UNO has been experiencing disruption in block production due to a switch miner jumping in with 5 phs, running up the difficulty, and then when block production slows, they switch away. The remaining smaller miners then have to slog through the high difficulty until it resets and normal 3 minute block time resumes.
This last period of disruption ended not 24 hours ago, after nearly 4 days of no block production. Smaller miners finally broke through and were rewarded with a flood of new blocks. But shortly after than, the big miner came back in and did the same thing. Its now been 8 hours are we are still waiting for small miners to find another block.

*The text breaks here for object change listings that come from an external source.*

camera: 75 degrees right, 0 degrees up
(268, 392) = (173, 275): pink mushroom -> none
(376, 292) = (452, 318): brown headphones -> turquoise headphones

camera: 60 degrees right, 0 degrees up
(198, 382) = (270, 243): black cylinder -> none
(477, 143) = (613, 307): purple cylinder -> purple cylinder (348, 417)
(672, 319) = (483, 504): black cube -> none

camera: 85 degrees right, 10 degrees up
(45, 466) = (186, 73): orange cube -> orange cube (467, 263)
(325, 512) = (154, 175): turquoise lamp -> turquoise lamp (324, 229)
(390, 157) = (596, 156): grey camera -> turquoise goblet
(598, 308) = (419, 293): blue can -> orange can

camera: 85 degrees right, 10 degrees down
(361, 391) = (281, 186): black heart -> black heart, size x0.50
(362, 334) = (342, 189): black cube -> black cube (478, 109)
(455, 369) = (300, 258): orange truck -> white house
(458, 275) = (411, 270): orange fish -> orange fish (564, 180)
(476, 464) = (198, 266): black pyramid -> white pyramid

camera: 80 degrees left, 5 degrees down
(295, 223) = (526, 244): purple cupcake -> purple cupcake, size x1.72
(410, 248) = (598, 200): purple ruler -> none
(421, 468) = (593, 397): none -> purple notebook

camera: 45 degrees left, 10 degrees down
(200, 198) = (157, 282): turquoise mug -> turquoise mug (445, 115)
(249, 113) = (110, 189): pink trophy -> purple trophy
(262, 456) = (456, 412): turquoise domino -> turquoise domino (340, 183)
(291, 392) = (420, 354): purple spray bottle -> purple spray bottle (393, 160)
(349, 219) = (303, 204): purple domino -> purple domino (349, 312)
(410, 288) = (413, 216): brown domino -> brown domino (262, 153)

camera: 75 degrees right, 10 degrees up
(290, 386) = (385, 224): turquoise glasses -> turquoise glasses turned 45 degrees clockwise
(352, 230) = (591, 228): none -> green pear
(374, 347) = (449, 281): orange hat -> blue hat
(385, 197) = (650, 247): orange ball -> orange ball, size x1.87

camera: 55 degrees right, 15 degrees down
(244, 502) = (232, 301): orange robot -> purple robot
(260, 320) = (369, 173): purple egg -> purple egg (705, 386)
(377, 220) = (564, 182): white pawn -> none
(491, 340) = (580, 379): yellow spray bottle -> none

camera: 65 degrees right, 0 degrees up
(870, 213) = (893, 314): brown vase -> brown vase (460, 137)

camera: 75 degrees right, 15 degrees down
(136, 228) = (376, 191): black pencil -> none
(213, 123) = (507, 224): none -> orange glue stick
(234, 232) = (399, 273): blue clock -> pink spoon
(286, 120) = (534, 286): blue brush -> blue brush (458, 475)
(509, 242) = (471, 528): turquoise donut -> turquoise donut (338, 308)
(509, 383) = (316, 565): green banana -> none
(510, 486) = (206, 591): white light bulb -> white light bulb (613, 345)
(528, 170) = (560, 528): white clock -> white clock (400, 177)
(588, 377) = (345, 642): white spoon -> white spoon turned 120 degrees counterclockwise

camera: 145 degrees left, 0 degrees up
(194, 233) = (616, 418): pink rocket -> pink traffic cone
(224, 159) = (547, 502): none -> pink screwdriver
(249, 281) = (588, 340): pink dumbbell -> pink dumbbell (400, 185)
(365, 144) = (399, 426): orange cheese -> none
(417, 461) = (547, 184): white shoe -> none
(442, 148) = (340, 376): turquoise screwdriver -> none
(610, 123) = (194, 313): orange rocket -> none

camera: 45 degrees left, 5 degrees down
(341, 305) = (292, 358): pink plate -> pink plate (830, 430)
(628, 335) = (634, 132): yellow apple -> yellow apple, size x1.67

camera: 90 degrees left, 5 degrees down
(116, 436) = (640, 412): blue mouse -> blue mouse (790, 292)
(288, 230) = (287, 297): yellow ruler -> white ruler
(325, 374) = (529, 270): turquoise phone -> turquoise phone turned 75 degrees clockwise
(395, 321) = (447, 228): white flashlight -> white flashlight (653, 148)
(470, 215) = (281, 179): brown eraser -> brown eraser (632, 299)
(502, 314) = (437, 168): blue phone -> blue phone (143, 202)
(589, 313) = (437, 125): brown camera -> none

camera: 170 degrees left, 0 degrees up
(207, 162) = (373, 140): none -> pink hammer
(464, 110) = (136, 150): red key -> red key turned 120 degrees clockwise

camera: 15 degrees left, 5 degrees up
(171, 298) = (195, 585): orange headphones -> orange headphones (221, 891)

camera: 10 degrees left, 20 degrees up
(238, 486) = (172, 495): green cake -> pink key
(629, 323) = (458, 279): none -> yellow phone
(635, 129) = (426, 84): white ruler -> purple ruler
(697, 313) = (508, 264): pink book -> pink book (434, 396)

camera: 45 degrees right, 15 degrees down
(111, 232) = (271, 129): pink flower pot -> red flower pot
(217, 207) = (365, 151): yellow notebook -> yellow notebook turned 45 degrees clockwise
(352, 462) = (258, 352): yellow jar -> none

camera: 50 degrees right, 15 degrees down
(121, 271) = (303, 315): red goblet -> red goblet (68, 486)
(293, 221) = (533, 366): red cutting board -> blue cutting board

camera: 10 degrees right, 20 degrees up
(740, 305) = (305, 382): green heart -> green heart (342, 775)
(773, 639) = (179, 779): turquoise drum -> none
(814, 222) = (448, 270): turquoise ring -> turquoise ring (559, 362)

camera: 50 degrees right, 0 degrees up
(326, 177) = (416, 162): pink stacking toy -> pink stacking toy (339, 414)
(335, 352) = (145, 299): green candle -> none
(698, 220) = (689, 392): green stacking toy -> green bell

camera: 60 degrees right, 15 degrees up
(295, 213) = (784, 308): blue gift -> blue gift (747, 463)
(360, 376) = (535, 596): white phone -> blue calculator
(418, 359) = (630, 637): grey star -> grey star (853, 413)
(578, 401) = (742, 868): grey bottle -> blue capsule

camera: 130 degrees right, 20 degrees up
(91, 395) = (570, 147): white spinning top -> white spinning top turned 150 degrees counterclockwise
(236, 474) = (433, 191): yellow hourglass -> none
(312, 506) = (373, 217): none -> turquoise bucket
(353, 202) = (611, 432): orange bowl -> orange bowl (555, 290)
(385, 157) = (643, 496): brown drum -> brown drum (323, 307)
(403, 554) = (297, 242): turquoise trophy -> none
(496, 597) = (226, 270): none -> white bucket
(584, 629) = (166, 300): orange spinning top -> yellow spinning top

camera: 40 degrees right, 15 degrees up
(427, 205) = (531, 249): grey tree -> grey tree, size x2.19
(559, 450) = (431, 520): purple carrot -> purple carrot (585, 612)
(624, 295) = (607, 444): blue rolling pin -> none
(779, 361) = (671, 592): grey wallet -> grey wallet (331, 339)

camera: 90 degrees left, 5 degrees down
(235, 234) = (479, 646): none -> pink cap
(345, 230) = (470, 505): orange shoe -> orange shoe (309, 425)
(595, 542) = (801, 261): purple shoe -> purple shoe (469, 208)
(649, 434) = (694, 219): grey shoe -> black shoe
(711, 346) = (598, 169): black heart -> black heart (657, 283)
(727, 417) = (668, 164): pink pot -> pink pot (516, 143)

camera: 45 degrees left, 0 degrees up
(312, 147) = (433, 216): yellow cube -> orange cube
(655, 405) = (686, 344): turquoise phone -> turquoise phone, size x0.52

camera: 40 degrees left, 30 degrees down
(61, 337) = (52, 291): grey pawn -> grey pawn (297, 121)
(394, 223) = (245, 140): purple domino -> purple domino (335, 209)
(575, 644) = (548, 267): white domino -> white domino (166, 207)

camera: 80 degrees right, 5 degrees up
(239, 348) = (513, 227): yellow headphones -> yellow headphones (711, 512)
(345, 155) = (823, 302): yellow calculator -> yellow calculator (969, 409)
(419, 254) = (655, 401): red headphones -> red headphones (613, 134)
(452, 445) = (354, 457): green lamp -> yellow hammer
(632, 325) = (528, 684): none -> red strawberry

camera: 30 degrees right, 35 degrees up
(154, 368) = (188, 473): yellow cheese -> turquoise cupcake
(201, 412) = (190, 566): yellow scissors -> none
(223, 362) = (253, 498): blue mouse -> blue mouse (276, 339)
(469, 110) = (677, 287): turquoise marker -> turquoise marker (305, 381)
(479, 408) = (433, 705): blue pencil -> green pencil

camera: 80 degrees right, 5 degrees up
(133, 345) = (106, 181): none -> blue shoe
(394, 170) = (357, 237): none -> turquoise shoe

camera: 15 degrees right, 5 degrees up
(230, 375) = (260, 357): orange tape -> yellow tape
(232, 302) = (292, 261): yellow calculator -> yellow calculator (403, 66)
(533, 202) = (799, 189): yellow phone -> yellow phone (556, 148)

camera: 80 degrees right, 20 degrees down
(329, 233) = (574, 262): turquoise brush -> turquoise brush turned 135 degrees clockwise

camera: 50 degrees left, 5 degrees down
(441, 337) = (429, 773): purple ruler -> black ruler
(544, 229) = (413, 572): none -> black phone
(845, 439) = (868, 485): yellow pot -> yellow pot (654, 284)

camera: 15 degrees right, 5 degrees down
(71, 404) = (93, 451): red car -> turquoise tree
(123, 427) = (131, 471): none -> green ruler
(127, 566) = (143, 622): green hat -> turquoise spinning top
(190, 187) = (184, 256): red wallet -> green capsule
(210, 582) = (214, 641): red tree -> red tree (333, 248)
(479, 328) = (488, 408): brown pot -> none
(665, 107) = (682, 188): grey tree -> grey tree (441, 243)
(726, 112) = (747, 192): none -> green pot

UNO's difficulty resets every block, unlike Bitcoin which resets after 2016 blocks. But the damage to UNO is compounding through the disruption of this behavior. Exchanges don't appreciate it, and neither do wallet makers. They will certainly drop Uno if this continues. If it is the miner's intent to destroy UNO, then they are on the right track. If their goal is to maximize profit for the long term, then they should want UNO to survive, and need to change their behavior accordingly.
I have no control over any of this, other than to explain how UNO works. UNO has been around since 2013, so its one of the oldest blockchains still running. UNO survived when ViaBTC pulled about 12 EHS; miners eventually were able to break through and return to normal block times. And as long as their are persistent miners, UNO will survive, even if it takes days, weeks or months to slog through the high difficulty. But who wants to do that, really. If we can keep UNO running smoothly and predictably, it continue to pay miners long into the future.
But selfish behavior can just as easily kill it off.